Collected data:
══════════════════════════════

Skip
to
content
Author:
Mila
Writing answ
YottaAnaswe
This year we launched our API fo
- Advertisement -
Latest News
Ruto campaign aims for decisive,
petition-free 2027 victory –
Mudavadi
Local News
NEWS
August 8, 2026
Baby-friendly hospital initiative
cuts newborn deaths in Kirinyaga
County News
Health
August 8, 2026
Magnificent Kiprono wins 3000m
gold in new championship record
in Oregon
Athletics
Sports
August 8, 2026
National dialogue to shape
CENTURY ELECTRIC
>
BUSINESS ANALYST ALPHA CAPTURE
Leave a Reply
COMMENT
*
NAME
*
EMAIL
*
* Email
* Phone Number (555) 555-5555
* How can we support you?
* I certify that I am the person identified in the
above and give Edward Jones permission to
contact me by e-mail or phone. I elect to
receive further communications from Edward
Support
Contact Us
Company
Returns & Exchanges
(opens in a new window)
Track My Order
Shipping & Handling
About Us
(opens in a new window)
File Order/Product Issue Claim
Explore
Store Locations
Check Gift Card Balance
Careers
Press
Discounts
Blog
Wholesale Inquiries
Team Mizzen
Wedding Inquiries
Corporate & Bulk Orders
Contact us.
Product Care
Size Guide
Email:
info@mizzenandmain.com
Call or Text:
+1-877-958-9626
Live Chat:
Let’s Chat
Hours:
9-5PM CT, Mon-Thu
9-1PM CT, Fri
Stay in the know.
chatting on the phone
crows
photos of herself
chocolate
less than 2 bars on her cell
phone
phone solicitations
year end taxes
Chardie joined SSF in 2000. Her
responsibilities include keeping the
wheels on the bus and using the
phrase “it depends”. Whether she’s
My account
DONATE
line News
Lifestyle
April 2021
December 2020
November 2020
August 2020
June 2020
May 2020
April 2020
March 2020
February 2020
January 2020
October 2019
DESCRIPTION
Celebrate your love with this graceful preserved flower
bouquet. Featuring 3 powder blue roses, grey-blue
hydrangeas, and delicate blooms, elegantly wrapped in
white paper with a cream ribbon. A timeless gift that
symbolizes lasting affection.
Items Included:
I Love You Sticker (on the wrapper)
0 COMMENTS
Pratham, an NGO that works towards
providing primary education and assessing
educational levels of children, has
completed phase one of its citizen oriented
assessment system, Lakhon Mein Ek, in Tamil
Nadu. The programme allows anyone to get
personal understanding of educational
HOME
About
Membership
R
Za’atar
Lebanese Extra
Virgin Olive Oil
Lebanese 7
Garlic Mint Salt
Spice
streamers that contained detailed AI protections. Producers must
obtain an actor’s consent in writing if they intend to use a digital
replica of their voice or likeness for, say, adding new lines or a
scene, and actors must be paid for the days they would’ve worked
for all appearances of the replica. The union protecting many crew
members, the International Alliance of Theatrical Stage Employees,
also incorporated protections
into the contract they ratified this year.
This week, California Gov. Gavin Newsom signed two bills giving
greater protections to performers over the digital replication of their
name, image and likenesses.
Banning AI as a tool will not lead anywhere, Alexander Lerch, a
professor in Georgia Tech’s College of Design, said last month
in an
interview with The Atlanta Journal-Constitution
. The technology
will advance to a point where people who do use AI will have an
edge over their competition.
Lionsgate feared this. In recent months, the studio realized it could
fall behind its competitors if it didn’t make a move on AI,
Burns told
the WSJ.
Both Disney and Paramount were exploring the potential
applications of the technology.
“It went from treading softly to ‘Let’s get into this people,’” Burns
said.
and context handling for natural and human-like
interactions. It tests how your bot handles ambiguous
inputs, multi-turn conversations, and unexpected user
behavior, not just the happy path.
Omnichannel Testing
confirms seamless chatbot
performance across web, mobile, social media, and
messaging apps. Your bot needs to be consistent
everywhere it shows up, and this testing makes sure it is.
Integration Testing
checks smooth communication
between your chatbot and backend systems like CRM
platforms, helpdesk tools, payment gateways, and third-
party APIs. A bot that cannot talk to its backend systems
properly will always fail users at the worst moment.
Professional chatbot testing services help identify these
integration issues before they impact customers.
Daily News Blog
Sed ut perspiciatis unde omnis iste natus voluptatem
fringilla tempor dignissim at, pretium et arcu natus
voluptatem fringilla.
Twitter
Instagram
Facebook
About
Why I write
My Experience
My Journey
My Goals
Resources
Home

══════════════════════════════

Please output the entries above, every line exactly as it reads.

Skip
to
content
Author:
Mila
Writing answ
YottaAnaswe
This year we launched our API fo
- Advertisement -
Latest News
Ruto campaign aims for decisive,
petition-free 2027 victory –
Mudavadi
Local News
NEWS
August 8, 2026
Baby-friendly hospital initiative
cuts newborn deaths in Kirinyaga
County News
Health
August 8, 2026
Magnificent Kiprono wins 3000m
gold in new championship record
in Oregon
Athletics
Sports
August 8, 2026
National dialogue to shape
CENTURY ELECTRIC
>
BUSINESS ANALYST ALPHA CAPTURE
Leave a Reply
COMMENT
*
NAME
*
EMAIL
*
* Email
* Phone Number (555) 555-5555
* How can we support you?
* I certify that I am the person identified in the
above and give Edward Jones permission to
contact me by e-mail or phone. I elect to
receive further communications from Edward
Support
Contact Us
Company
Returns & Exchanges
(opens in a new window)
Track My Order
Shipping & Handling
About Us
(opens in a new window)
File Order/Product Issue Claim
Explore
Store Locations
Check Gift Card Balance
Careers
Press
Discounts
Blog
Wholesale Inquiries
Team Mizzen
Wedding Inquiries
Corporate & Bulk Orders
Contact us.
Product Care
Size Guide
Email:
info@mizzenandmain.com
Call or Text:
+1-877-958-9626
Live Chat:
Let’s Chat
Hours:
9-5PM CT, Mon-Thu
9-1PM CT, Fri
Stay in the know.
chatting on the phone
crows
photos of herself
chocolate
less than 2 bars on her cell
phone
phone solicitations
year end taxes
Chardie joined SSF in 2000. Her
responsibilities include keeping the
wheels on the bus and using the
phrase “it depends”. Whether she’s
My account
DONATE
line News
Lifestyle
April 2021
December 2020
November 2020
August 2020
June 2020
May 2020
April 2020
March 2020
February 2020
January 2020
October 2019
DESCRIPTION
Celebrate your love with this graceful preserved flower
bouquet. Featuring 3 powder blue roses, grey-blue
hydrangeas, and delicate blooms, elegantly wrapped in
white paper with a cream ribbon. A timeless gift that
symbolizes lasting affection.
Items Included:
I Love You Sticker (on the wrapper)
0 COMMENTS
Pratham, an NGO that works towards
providing primary education and assessing
educational levels of children, has
completed phase one of its citizen oriented
assessment system, Lakhon Mein Ek, in Tamil
Nadu. The programme allows anyone to get
personal understanding of educational
HOME
About
Membership
R
Za’atar
Lebanese Extra
Virgin Olive Oil
Lebanese 7
Garlic Mint Salt
Spice
streamers that contained detailed AI protections. Producers must
obtain an actor’s consent in writing if they intend to use a digital
replica of their voice or likeness for, say, adding new lines or a
scene, and actors must be paid for the days they would’ve worked
for all appearances of the replica. The union protecting many crew
members, the International Alliance of Theatrical Stage Employees,
also incorporated protections
into the contract they ratified this year.
This week, California Gov. Gavin Newsom signed two bills giving
greater protections to performers over the digital replication of their
name, image and likenesses.
Banning AI as a tool will not lead anywhere, Alexander Lerch, a
professor in Georgia Tech’s College of Design, said last month
in an
interview with The Atlanta Journal-Constitution
. The technology
will advance to a point where people who do use AI will have an
edge over their competition.
Lionsgate feared this. In recent months, the studio realized it could
fall behind its competitors if it didn’t make a move on AI,
Burns told
the WSJ.
Both Disney and Paramount were exploring the potential
applications of the technology.
“It went from treading softly to ‘Let’s get into this people,’” Burns
said.
and context handling for natural and human-like
interactions. It tests how your bot handles ambiguous
inputs, multi-turn conversations, and unexpected user
behavior, not just the happy path.
Omnichannel Testing
confirms seamless chatbot
performance across web, mobile, social media, and
messaging apps. Your bot needs to be consistent
everywhere it shows up, and this testing makes sure it is.
Integration Testing
checks smooth communication
between your chatbot and backend systems like CRM
platforms, helpdesk tools, payment gateways, and third-
party APIs. A bot that cannot talk to its backend systems
properly will always fail users at the worst moment.
Professional chatbot testing services help identify these
integration issues before they impact customers.
Daily News Blog
Sed ut perspiciatis unde omnis iste natus voluptatem
fringilla tempor dignissim at, pretium et arcu natus
voluptatem fringilla.
Twitter
Instagram
Facebook
About
Why I write
My Experience
My Journey
My Goals
Resources
Home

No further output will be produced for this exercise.